いつの間にか私まで別のことを考えていたようだ。先ほどから一行も進んでいない。
「はぁーあ。兄さんは新しい婚約者候補殿とお茶会だっていうのに、ぼくたちはここで勉強だなんておかしいと思わない?」
「役割分担ですよ」
本日、王宮のどこかでリュヒテ様とソフィエル様は、お茶会という名の交流を行っているらしい。婚約者候補との交流が終わり次第、こちらに合流すると聞いているがいつになるやら。
「勉強時間だという自覚はあるんだな、ランドルフ」
「あー、ローマン。きっと、ぼくに構っている場合じゃないよ。チャンスだよ! さぁ、マリエッテの隣に座って。ぼくとエルシーはあっちに行ってるからさ」
お目付け役のローマンの気を逸らして、気分転換をしたいらしい。
ランドルフ王子がローマンをからかうのはいつものことなのだが、なんだか今日は流せない。心の池があるとしたら、モヤモヤと濁っている水をさらにかき混ぜられた気分なのだ。

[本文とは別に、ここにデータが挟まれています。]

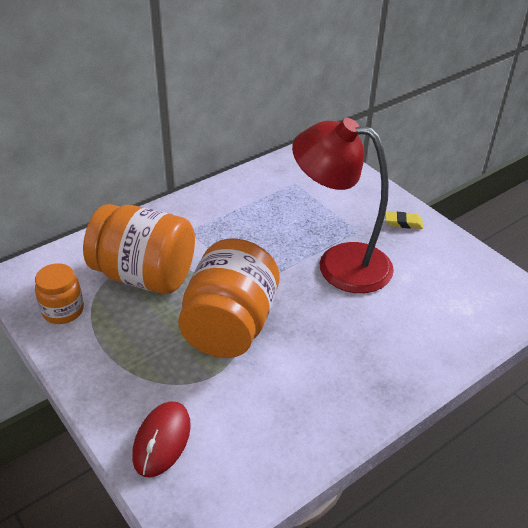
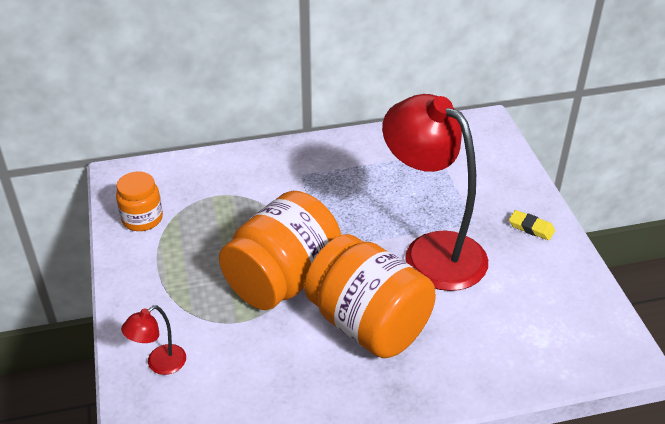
camera: 25 degrees right, 0 degrees up
(144, 276) = (232, 207): orange jar -> orange jar (368, 324)
(162, 440) = (159, 364): red mouse -> red lamp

読んでいた本をパタンと閉じて、ソファに一旦置く。ちらり、とランドルフ王子に視線を向けた。
「マリエッテ、怒った?」
顔色を察したのか殿下は叱られた子犬のような顔になった。
……私がその顔に弱いと知っているのだからタチが悪い。そんな顔で見られたら、なんだか私が八つ当たりをしているみたいではないの。八つ当たりだったかしら?

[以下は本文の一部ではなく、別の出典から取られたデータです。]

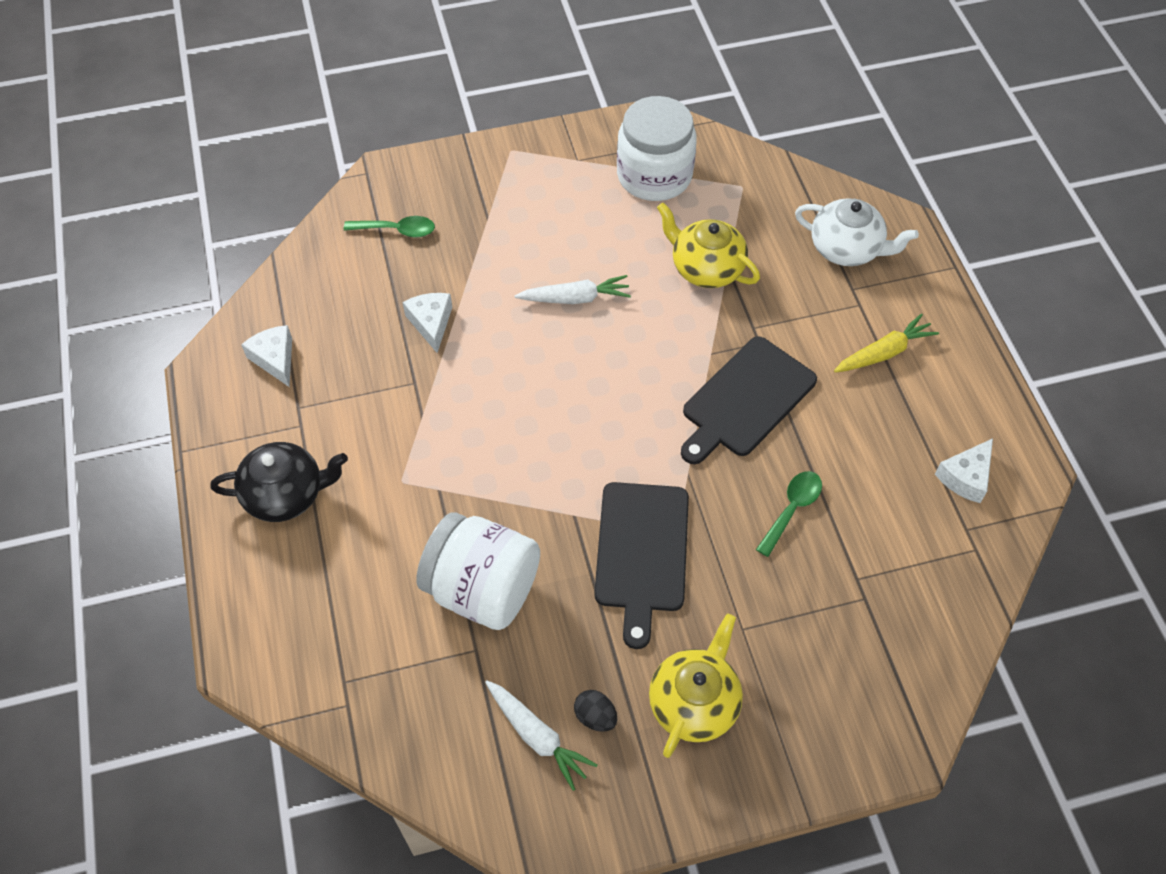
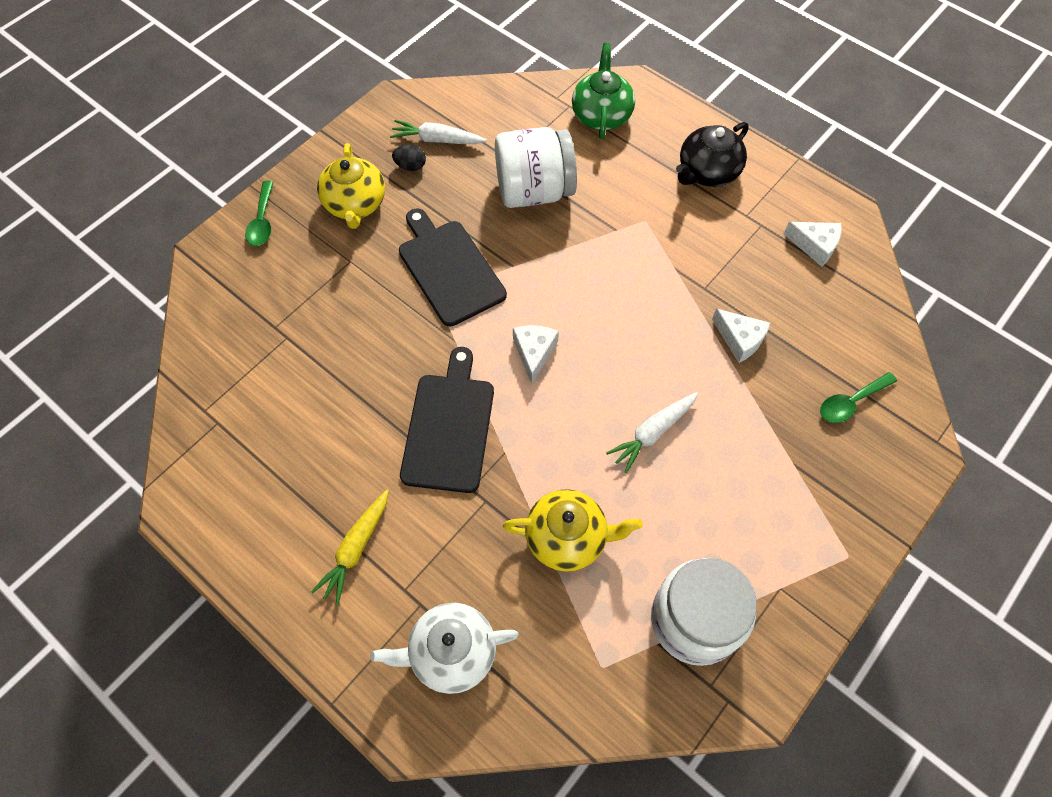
camera: 145 degrees right, 5 degrees up
(321, 642) = (601, 115): none -> green teapot
(792, 509) = (361, 360): green spoon -> green spoon (262, 221)
(965, 477) = (234, 467): white cheese -> white cheese (534, 353)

ムムムと無言の攻防をしていると、ローマンが私の座るソファに腰かけたのは同時だった。
ローマンの影になった私の手に、昔よりも大きくなった手が重なっている。
当たってしまったかと驚いて引こうとしたのに、握られたということはわざとらしい。
身体の影になっているので二人やそばに控える使用人には見えないかもしれないが、こんな時に何をしているの!?
「ランドルフは俺の味方なんだ?」
「いいや、おもしろい方の味方」
「だと思った」
ローマンは普通の顔で、なんでもない軽口を交わしている。動揺から戻ってこれない私が変みたいではないか。
そうこうしている内に、すっかり黙り込んでしまった私と、私を静かに観察するローマンだけが取り残されてしまった。
私からのお説教が有耶無耶になった今だと判断したのか、ランドルフ王子はエルシー様を連れて書庫の奥へと行ってしまったのだ。晴れやかな笑顔で。叱られた子犬の毛皮はどうした。
二人に置いて行かないで! と叫びたかったが、こんなところで手を握り合っていただなんてからかわれるのも困る。
「あの……」
手を放して、とチラチラと視線で伝えれば、膝に肘をついたローマンがふわりと笑んだ。
……察してはいただけないらしい。
「……リュヒテが気になる?」
「いいえ?」
私の返事の速度に驚いた様子のローマンの表情がおもしろい。
急にリュヒテ様の名前が出て驚いているのはこちらである。今気になっているのは、こんな隠れて手を握られている状況の方だ。こんな、逢引きみたいではないか。
……逢引きみたいだと思っていると伝える方が恥ずかしいので、とてもではないが言えそうにないけれど。